What Happened: TanStack Supply Chain Attack Hits OpenAI Developers
OpenAI has disclosed a supply chain attack that began with a popular web development library, TanStack, distributed via the npm ecosystem. An attacker published dozens of malicious versions of TanStack packages, some of which receive millions of weekly downloads, inserting malware into what appeared to be routine development dependencies. Two OpenAI employee devices in a corporate environment installed the compromised packages, triggering credential-stealing malware known as part of the Mini Shai-Hulud campaign. The malware targeted developer credentials, including GitHub tokens, API keys, and other internal secrets used in software development workflows. Although investigators found no evidence that customer data, production systems, or OpenAI’s intellectual property were accessed or altered, the incident did allow unauthorized access to a limited set of internal source code repositories. Critically, those repositories contained private app-signing certificates that are essential for proving OpenAI’s Mac software is legitimate.

Why Signing Certificates Matter for Mac Security
On macOS, code-signing certificates act like digital identity cards that prove an app truly comes from the developer it claims. Apple’s Gatekeeper and notarization systems rely on these certificates to decide whether software should be trusted, allowed to run, or blocked outright. In this incident, OpenAI confirmed that some internal repositories containing signing certificates for macOS, iOS, Windows, and Android apps were exposed. While OpenAI found no evidence that attackers used these certificates to sign malicious apps or push malware to users, the mere possibility poses a serious threat. Stolen signing materials could make a fake ChatGPT or Codex app appear authentic, bypassing normal security warnings. To minimize this risk, OpenAI rotated the certificates and re-signed its Mac apps, and Apple is blocking future notarization attempts tied to the older credentials, effectively phasing them out for existing installations.

Immediate Actions Mac Users Must Take Before the June 12 Deadline
If you use OpenAI’s Mac apps, you must install the latest versions before June 12. Older releases of ChatGPT Desktop, Codex App, Codex CLI, and Atlas that were signed with the now-retired certificates may stop functioning or lose update capability once Apple’s protections stop trusting them.

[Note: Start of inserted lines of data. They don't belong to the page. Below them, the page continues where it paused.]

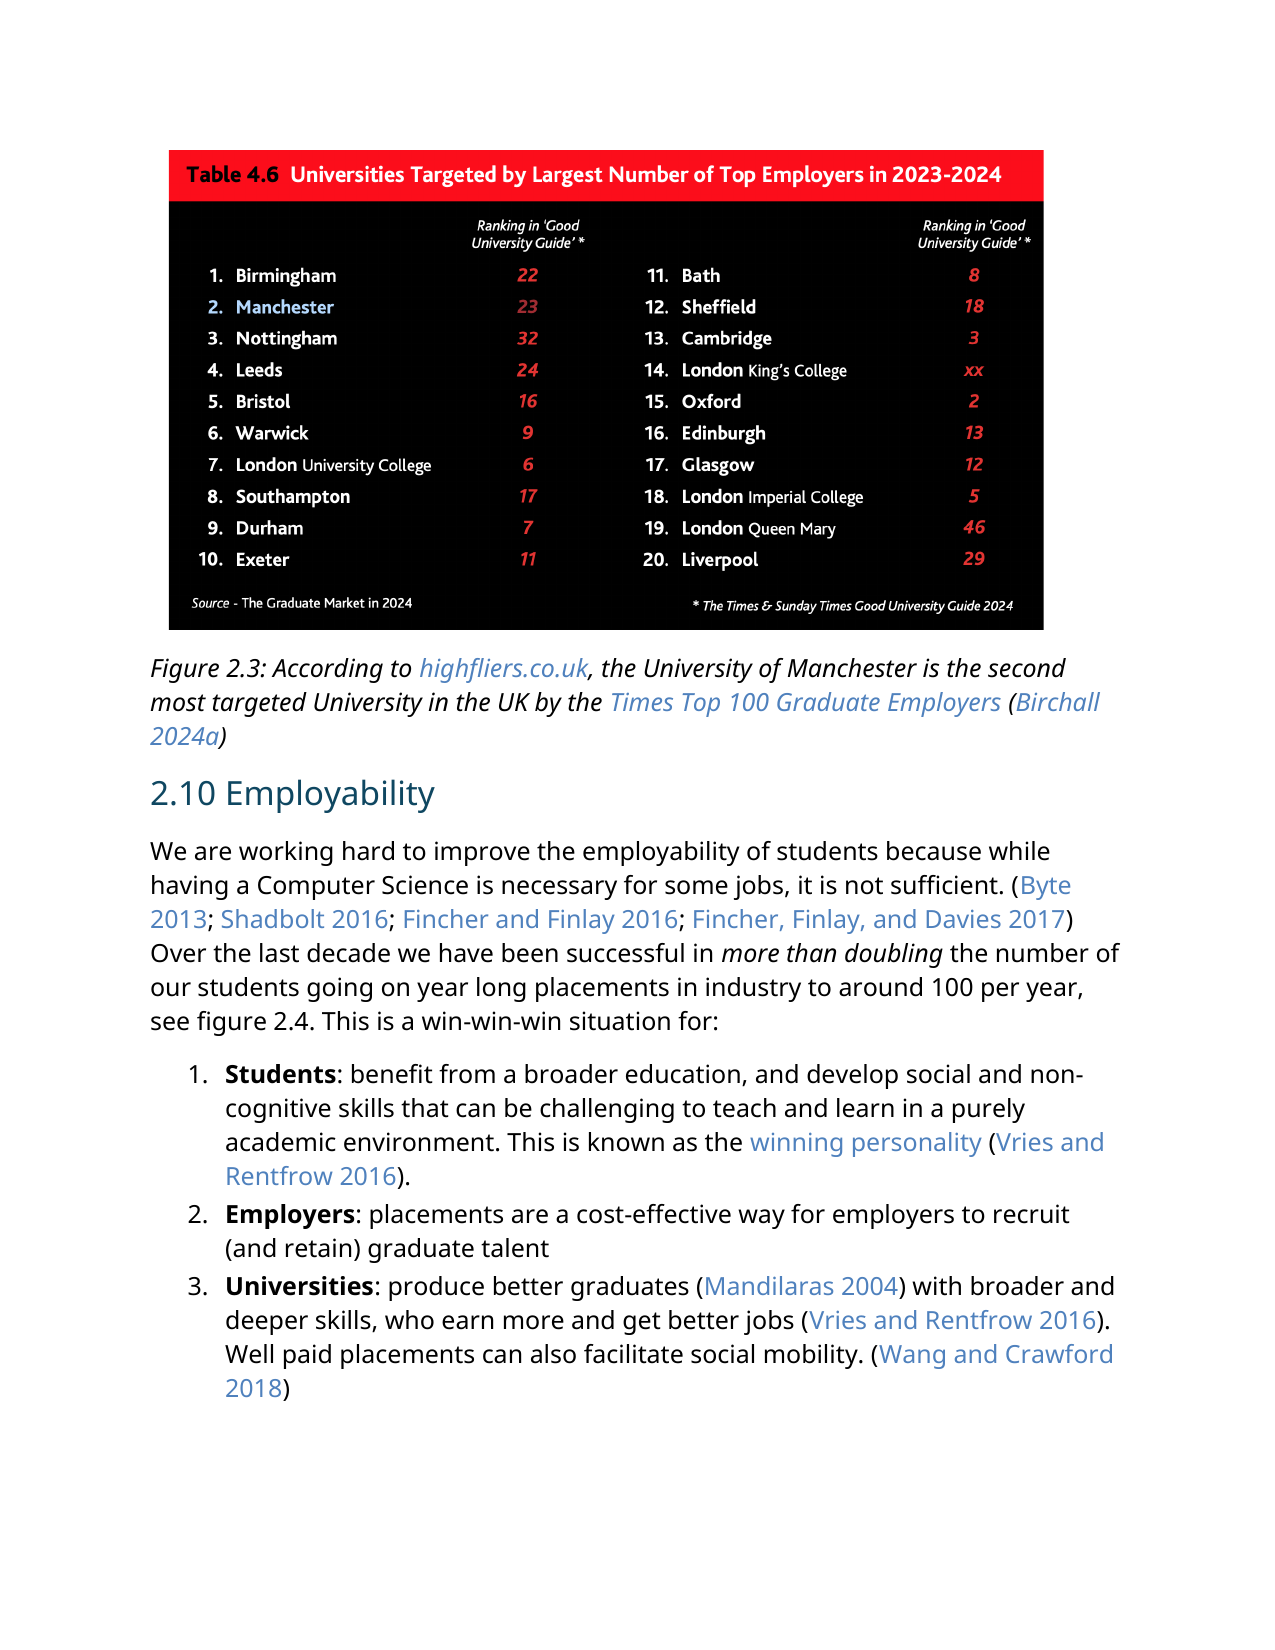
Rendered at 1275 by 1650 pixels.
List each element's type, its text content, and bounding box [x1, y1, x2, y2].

text Figure 2.3: According to highfliers.co.uk, the University of Manchester is the second most targeted University in the UK by the Times Top 100 Graduate Employers (Birchall 2024a) [150, 651, 1125, 753]
subtitle 2.10 Employability [150, 769, 1125, 815]
list Employers: placements are a cost-effective way for employers to recruit (and retain) graduate talent [187, 1197, 1125, 1265]
picture [168, 150, 1044, 630]
text We are working hard to improve the employability of students because while having a Computer Science is necessary for some jobs, it is not sufficient. (Byte 2013; Shadbolt 2016; Fincher and Finlay 2016; Fincher, Finlay, and Davies 2017) Over the last decade we have been successful in more than doubling the number of our students going on year long placements in industry to around 100 per year, see figure 2.4. This is a win-win-win situation for: [150, 834, 1125, 1038]
list Universities: produce better graduates (Mandilaras 2004) with broader and deeper skills, who earn more and get better jobs (Vries and Rentfrow 2016). Well paid placements can also facilitate social mobility. (Wang and Crawford 2018) [187, 1269, 1125, 1405]
list Students: benefit from a broader education, and develop social and non-cognitive skills that can be challenging to teach and learn in a purely academic environment. This is known as the winning personality (Vries and Rentfrow 2016). [187, 1057, 1125, 1193]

Users should download updates only from official sources: OpenAI’s website, the Mac App Store where applicable, or trusted in-app update mechanisms. Avoid installers delivered via email, chat messages, ads, or third-party download sites, even if they appear to be OpenAI-branded. The key ChatGPT security update and related OpenAI Mac app updates ensure your software is signed with the new, safe certificates. Failing to update by the software vulnerability deadline could leave your apps blocked by macOS, or worse, make you more susceptible to convincing fake installers that exploit the exposed signing certificates.

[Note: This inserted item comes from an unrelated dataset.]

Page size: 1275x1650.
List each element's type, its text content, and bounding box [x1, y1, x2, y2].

How Supply Chain Attacks Work and Why This One Matters
This incident is a textbook example of supply chain attack security risks. Instead of attacking end users directly, threat actors compromised an open-source dependency—TanStack npm packages—used widely in modern web and app development. Because these packages are integrated into automated build and deployment pipelines, malicious code can spread silently to developer machines and internal systems. In OpenAI’s case, the malware focused on credential theft and gained limited access to internal repositories, exposing Mac app signing certificates even though customer-facing systems remained unaffected. The event underscores how vulnerable software supply chains have become as projects depend heavily on third-party libraries and package managers. For users, it is a reminder that keeping apps updated is not just about new features; it is a critical security practice that helps maintain trust in the software you run and minimizes the impact of upstream compromises.